Con el reciente estreno de El árbol y el camino, montaje que lamentablemente tuvo en cartelera solo tres funciones el último fin de semana, en el Mella, la Boán se apunta un título referencial para la hora de hablar sobre los lenguajes de la danza.
Se trata de un ballet contemporáneo no sólo en tanto la forma, sino también por los problemas que plantea: degradaciones de la comunicación humana, de la ética social en pleno contrapunteo con el desarrollo tecnológico alcanzado por el hombre; planteamiento circular sobre cómo ha sido el desarrollo humano y sus diferentes estadios, y un no menos importante asunto que es el desgaste del sistema ecológico del planeta, simbolizado aquí mediante el árbol.
Pero el árbol será una metáfora más amplia y expedita en su doble significado: también funciona como colgante. En este último sentido será abrigo, pertenencia, incluso una prolongación del hombre. Es por ello que ese árbol o colgante será el partenaire de cada bailarín y, en ocasiones, la línea narrativa de la obra permite desdoblar ese objeto en variada utilería.
La puesta tiene el mérito de comunicar perfectamente la historia contenida -que no es poco lo que dice-, algo no tan frecuente si pensamos en ese notable nivel de abstracción al uso en los lenguajes extraverbales de la danza-teatro nacional; esto al margen de los niveles técnicos de interpretación.
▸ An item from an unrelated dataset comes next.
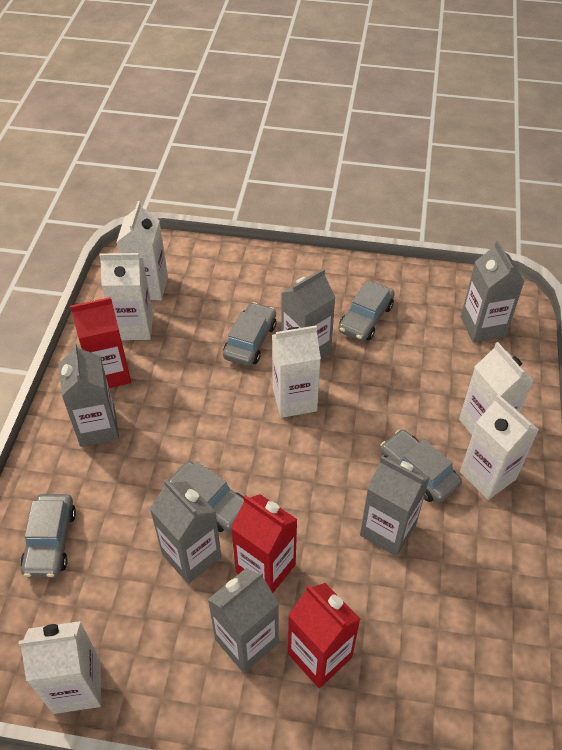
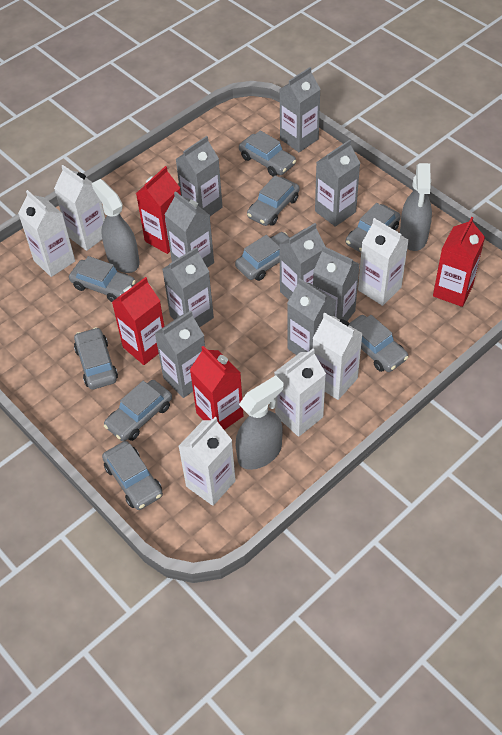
grey car: [20,494,76,578] [168,461,244,532] [223,302,276,366] [338,281,395,342] [380,430,462,503] = 5 -> [69,256,136,302] [74,327,118,390] [102,441,163,510] [104,380,172,441] [235,232,290,281] [239,130,296,177] [247,176,300,226] [346,203,401,253] [349,315,408,372] = 9
grey carton: [59,343,119,447] [150,479,221,584] [207,568,279,673] [282,268,336,358] [360,456,430,556] [461,241,525,343] = 6 -> [155,311,205,398] [162,247,214,327] [165,191,214,268] [176,136,222,216] [279,67,321,152] [279,223,326,300] [287,278,336,355] [313,246,360,321] [315,140,360,227] = 9
grey spray bottle: none = 0 -> [92,179,140,273] [235,375,284,470] [400,163,432,251] = 3
red carton: [70,297,131,388] [231,494,298,593] [288,583,360,688] = 3 -> [112,277,164,365] [136,166,181,254] [190,346,244,430] [433,217,485,307] = 4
En El árbol y el camino, puesta correctamente ambientada con el telón de fondo, los seis colgantes (léase también la situación de estos en el escenario) y un vestuario sugerente, la excelente banda sonora -ya sea en vivo o grabada- será un personaje protagónico. No solo por la música que compuso el joven Equis Alfonso, sino además por precisos efectos y por ese fabuloso coro afro asumido por los propios bailarines.
Es una lástima que el opening reduzca el impacto encantador y pensante del espectáculo. Se entiende que quiso darse la idea de un punto de partida realista -un ensayo del grupo, un hecho cotidiano- para entrar en ese "viaje" circunstancial acerca de la vida del hombre, pero el opening no encaja, ni siquiera aceptándolo como una ruptura estética. Hay signos -y la obra los tiene muy buenos- que no necesitan redondeos.
(Bailarines de Danza Abierta: Maylín Castillo, Danay Hevia, José A. Hevia, Julio C. Manfugás, Grettel Montes de Oca y Alexander Varona).